EXERCISE OBJECTIVE » Please rewrite the items that follow, changing every "Source code" to "Code listing" and leaving everything else as it is.

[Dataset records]
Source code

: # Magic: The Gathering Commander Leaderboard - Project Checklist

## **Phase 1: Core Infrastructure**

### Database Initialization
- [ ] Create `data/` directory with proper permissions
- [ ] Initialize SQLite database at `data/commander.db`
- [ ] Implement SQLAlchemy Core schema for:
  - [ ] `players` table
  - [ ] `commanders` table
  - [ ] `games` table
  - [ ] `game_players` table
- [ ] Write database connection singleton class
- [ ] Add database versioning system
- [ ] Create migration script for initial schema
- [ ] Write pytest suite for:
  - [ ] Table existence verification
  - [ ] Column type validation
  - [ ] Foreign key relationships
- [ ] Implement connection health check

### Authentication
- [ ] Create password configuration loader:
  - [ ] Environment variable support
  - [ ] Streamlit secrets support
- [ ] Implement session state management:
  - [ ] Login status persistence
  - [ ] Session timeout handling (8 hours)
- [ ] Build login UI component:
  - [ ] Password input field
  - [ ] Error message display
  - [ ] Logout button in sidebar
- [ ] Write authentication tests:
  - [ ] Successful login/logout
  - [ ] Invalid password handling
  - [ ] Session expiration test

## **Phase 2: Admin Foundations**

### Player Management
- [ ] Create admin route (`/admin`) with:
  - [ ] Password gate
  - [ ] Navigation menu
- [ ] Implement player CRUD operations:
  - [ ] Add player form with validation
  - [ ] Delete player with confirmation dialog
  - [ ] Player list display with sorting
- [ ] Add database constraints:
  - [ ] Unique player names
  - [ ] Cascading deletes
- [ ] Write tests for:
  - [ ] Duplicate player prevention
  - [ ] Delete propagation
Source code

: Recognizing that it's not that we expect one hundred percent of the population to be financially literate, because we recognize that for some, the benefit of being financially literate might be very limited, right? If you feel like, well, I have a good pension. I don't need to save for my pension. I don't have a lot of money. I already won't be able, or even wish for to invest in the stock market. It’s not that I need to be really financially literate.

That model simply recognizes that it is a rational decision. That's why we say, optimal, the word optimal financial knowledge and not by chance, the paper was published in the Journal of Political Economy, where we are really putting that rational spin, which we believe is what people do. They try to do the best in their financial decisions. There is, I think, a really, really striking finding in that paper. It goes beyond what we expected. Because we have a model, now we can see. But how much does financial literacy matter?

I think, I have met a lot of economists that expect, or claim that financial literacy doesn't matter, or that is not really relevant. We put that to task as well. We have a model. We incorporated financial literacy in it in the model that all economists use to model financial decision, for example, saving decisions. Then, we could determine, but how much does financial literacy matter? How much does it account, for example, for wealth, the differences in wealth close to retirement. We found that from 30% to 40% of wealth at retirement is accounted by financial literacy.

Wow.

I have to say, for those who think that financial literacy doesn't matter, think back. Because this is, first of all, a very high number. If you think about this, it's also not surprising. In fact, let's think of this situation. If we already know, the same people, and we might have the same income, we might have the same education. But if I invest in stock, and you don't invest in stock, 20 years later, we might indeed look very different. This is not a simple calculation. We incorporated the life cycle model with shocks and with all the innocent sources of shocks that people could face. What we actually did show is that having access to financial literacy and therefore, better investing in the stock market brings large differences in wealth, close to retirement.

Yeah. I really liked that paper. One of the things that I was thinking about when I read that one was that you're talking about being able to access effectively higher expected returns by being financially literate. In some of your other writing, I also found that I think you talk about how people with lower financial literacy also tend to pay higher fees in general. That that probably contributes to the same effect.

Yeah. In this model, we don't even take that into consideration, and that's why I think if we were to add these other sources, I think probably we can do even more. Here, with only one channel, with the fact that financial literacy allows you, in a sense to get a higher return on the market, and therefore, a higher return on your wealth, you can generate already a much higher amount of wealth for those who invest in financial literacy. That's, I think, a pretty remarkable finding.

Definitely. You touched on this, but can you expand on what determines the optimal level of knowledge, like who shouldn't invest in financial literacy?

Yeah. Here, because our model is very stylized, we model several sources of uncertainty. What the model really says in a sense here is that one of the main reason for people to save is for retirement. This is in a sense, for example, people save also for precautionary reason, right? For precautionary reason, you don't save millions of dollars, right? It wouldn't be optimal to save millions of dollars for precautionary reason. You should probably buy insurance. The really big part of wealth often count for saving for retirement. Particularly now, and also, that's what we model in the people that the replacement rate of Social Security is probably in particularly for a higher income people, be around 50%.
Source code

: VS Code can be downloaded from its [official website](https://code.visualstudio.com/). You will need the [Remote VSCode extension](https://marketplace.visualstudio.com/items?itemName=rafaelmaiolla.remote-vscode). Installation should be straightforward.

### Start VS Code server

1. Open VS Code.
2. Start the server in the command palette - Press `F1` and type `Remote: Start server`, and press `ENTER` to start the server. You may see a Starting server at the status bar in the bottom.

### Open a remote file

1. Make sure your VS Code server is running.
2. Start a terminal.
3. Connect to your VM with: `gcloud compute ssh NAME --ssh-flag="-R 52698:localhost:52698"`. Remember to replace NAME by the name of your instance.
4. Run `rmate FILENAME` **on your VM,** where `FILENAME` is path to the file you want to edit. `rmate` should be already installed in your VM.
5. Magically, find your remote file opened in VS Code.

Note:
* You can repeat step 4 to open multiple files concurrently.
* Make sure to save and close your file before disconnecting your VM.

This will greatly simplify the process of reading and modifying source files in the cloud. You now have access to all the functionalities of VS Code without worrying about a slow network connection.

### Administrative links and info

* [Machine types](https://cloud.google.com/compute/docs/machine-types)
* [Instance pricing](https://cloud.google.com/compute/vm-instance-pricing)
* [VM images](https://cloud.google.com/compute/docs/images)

RESPONSE BELOW »
Code listing

: # Magic: The Gathering Commander Leaderboard - Project Checklist

## **Phase 1: Core Infrastructure**

### Database Initialization
- [ ] Create `data/` directory with proper permissions
- [ ] Initialize SQLite database at `data/commander.db`
- [ ] Implement SQLAlchemy Core schema for:
  - [ ] `players` table
  - [ ] `commanders` table
  - [ ] `games` table
  - [ ] `game_players` table
- [ ] Write database connection singleton class
- [ ] Add database versioning system
- [ ] Create migration script for initial schema
- [ ] Write pytest suite for:
  - [ ] Table existence verification
  - [ ] Column type validation
  - [ ] Foreign key relationships
- [ ] Implement connection health check

### Authentication
- [ ] Create password configuration loader:
  - [ ] Environment variable support
  - [ ] Streamlit secrets support
- [ ] Implement session state management:
  - [ ] Login status persistence
  - [ ] Session timeout handling (8 hours)
- [ ] Build login UI component:
  - [ ] Password input field
  - [ ] Error message display
  - [ ] Logout button in sidebar
- [ ] Write authentication tests:
  - [ ] Successful login/logout
  - [ ] Invalid password handling
  - [ ] Session expiration test

## **Phase 2: Admin Foundations**

### Player Management
- [ ] Create admin route (`/admin`) with:
  - [ ] Password gate
  - [ ] Navigation menu
- [ ] Implement player CRUD operations:
  - [ ] Add player form with validation
  - [ ] Delete player with confirmation dialog
  - [ ] Player list display with sorting
- [ ] Add database constraints:
  - [ ] Unique player names
  - [ ] Cascading deletes
- [ ] Write tests for:
  - [ ] Duplicate player prevention
  - [ ] Delete propagation
Code listing

: Recognizing that it's not that we expect one hundred percent of the population to be financially literate, because we recognize that for some, the benefit of being financially literate might be very limited, right? If you feel like, well, I have a good pension. I don't need to save for my pension. I don't have a lot of money. I already won't be able, or even wish for to invest in the stock market. It’s not that I need to be really financially literate.

That model simply recognizes that it is a rational decision. That's why we say, optimal, the word optimal financial knowledge and not by chance, the paper was published in the Journal of Political Economy, where we are really putting that rational spin, which we believe is what people do. They try to do the best in their financial decisions. There is, I think, a really, really striking finding in that paper. It goes beyond what we expected. Because we have a model, now we can see. But how much does financial literacy matter?

I think, I have met a lot of economists that expect, or claim that financial literacy doesn't matter, or that is not really relevant. We put that to task as well. We have a model. We incorporated financial literacy in it in the model that all economists use to model financial decision, for example, saving decisions. Then, we could determine, but how much does financial literacy matter? How much does it account, for example, for wealth, the differences in wealth close to retirement. We found that from 30% to 40% of wealth at retirement is accounted by financial literacy.

Wow.

I have to say, for those who think that financial literacy doesn't matter, think back. Because this is, first of all, a very high number. If you think about this, it's also not surprising. In fact, let's think of this situation. If we already know, the same people, and we might have the same income, we might have the same education. But if I invest in stock, and you don't invest in stock, 20 years later, we might indeed look very different. This is not a simple calculation. We incorporated the life cycle model with shocks and with all the innocent sources of shocks that people could face. What we actually did show is that having access to financial literacy and therefore, better investing in the stock market brings large differences in wealth, close to retirement.

Yeah. I really liked that paper. One of the things that I was thinking about when I read that one was that you're talking about being able to access effectively higher expected returns by being financially literate. In some of your other writing, I also found that I think you talk about how people with lower financial literacy also tend to pay higher fees in general. That that probably contributes to the same effect.

Yeah. In this model, we don't even take that into consideration, and that's why I think if we were to add these other sources, I think probably we can do even more. Here, with only one channel, with the fact that financial literacy allows you, in a sense to get a higher return on the market, and therefore, a higher return on your wealth, you can generate already a much higher amount of wealth for those who invest in financial literacy. That's, I think, a pretty remarkable finding.

Definitely. You touched on this, but can you expand on what determines the optimal level of knowledge, like who shouldn't invest in financial literacy?

Yeah. Here, because our model is very stylized, we model several sources of uncertainty. What the model really says in a sense here is that one of the main reason for people to save is for retirement. This is in a sense, for example, people save also for precautionary reason, right? For precautionary reason, you don't save millions of dollars, right? It wouldn't be optimal to save millions of dollars for precautionary reason. You should probably buy insurance. The really big part of wealth often count for saving for retirement. Particularly now, and also, that's what we model in the people that the replacement rate of Social Security is probably in particularly for a higher income people, be around 50%.
Code listing

: VS Code can be downloaded from its [official website](https://code.visualstudio.com/). You will need the [Remote VSCode extension](https://marketplace.visualstudio.com/items?itemName=rafaelmaiolla.remote-vscode). Installation should be straightforward.

### Start VS Code server

1. Open VS Code.
2. Start the server in the command palette - Press `F1` and type `Remote: Start server`, and press `ENTER` to start the server. You may see a Starting server at the status bar in the bottom.

### Open a remote file

1. Make sure your VS Code server is running.
2. Start a terminal.
3. Connect to your VM with: `gcloud compute ssh NAME --ssh-flag="-R 52698:localhost:52698"`. Remember to replace NAME by the name of your instance.
4. Run `rmate FILENAME` **on your VM,** where `FILENAME` is path to the file you want to edit. `rmate` should be already installed in your VM.
5. Magically, find your remote file opened in VS Code.

Note:
* You can repeat step 4 to open multiple files concurrently.
* Make sure to save and close your file before disconnecting your VM.

This will greatly simplify the process of reading and modifying source files in the cloud. You now have access to all the functionalities of VS Code without worrying about a slow network connection.

### Administrative links and info

* [Machine types](https://cloud.google.com/compute/docs/machine-types)
* [Instance pricing](https://cloud.google.com/compute/vm-instance-pricing)
* [VM images](https://cloud.google.com/compute/docs/images)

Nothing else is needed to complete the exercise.